---------- Selected passage

Simon and Garfunkel's Greatest Hits is the first compilation album from Simon & Garfunkel, which was released on June 14, 1972, two years after Simon & Garfunkel had parted ways.

The album is currently available on CD under Legacy's Playlist banner.

Overview

The album was a mix of original studio recordings and four previously unreleased live recordings. The album's minimalist packaging does not specifically date the latter; however, the live versions of "For Emily, Whenever I May Find Her" and "Kathy's Song" included on Greatest Hits were also included on the 2008 album Live 1969. The liner notes to Live 1969 state that these two songs were both recorded at a November 1969 concert in St. Louis, Missouri. According to the liner notes from Collected Works, however, the version of "Kathy's Song" was taken from a 1968 concert in Vermont.

In a 1975 BBC Radio 1 interview, Roy Halee identified this version of "The 59th Street Bridge Song" as being from Simon & Garfunkel's 1970 performance at Carnegie Hall, "the last concert they did together" (prior to their disbanding later in 1970). A live version of "Homeward Bound" was also included on the album.

The remaining ten studio songs comprise nine singles released between 1965 and 1972, "America" being issued as a single several years after its appearance as a track on the Bookends album, and one album track, "Bookends" (without its parent song "Old Friends").

All the singles included, except "America," "El Condor Pasa (If I Could)," and "Scarborough Fair/Canticle" made the Top Ten, with the last peaking at No. 11.  "Mrs. Robinson" topped the chart aided by its appearance in Mike Nichols' hit movie The Graduate. "The Sound of Silence" and "Bridge over Troubled Water" also peaked at No. 1 as singles in their studio versions, and "The Boxer" peaked as a single at No. 7.

Reception

Simon and Garfunkel's Greatest Hits peaked on the U.S. albums chart at No. 5. On the UK Album Chart, it was a No. 2 hit. The album has proven a long and durable seller, currently being certified for 14 million units sold in the U.S. alone. It is easily their best-selling album in the U.S., and holds the record in the U.S. for the best-selling album by a duo.

In 2003, the album was ranked No. 293 on Rolling Stone magazine's list of the 500 greatest albums of all time.

Track listing
All songs composed by Paul Simon unless otherwise noted.

--------------------
---------- Dataset extract

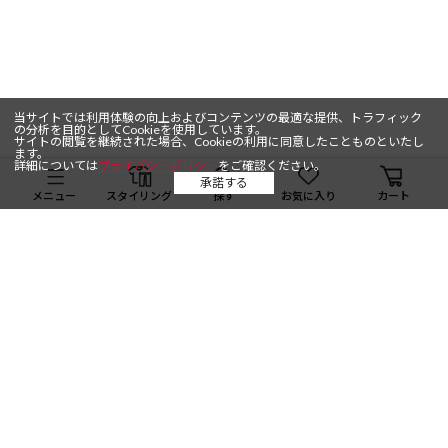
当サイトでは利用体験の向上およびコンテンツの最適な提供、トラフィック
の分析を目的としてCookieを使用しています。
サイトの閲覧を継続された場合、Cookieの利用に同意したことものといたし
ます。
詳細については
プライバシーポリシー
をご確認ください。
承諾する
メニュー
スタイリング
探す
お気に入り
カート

--------------------
---------- Dataset extract

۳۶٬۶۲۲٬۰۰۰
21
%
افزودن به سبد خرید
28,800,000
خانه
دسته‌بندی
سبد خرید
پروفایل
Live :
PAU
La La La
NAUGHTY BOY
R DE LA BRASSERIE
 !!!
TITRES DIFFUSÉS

--------------------

Can you sum up the piece on Simon and Garfunkel's Greatest Hits in two sentences?

*The completed task*
Simon and Garfunkel's Greatest Hits, the duo's first compilation album, was released on June 14, 1972, two years after they parted ways, and mixed original studio recordings with four previously unreleased live recordings. It peaked at No. 5 in the U.S. and No. 2 in the UK, is certified for 14 million units sold in the U.S., and holds the U.S. record for the best-selling album by a duo.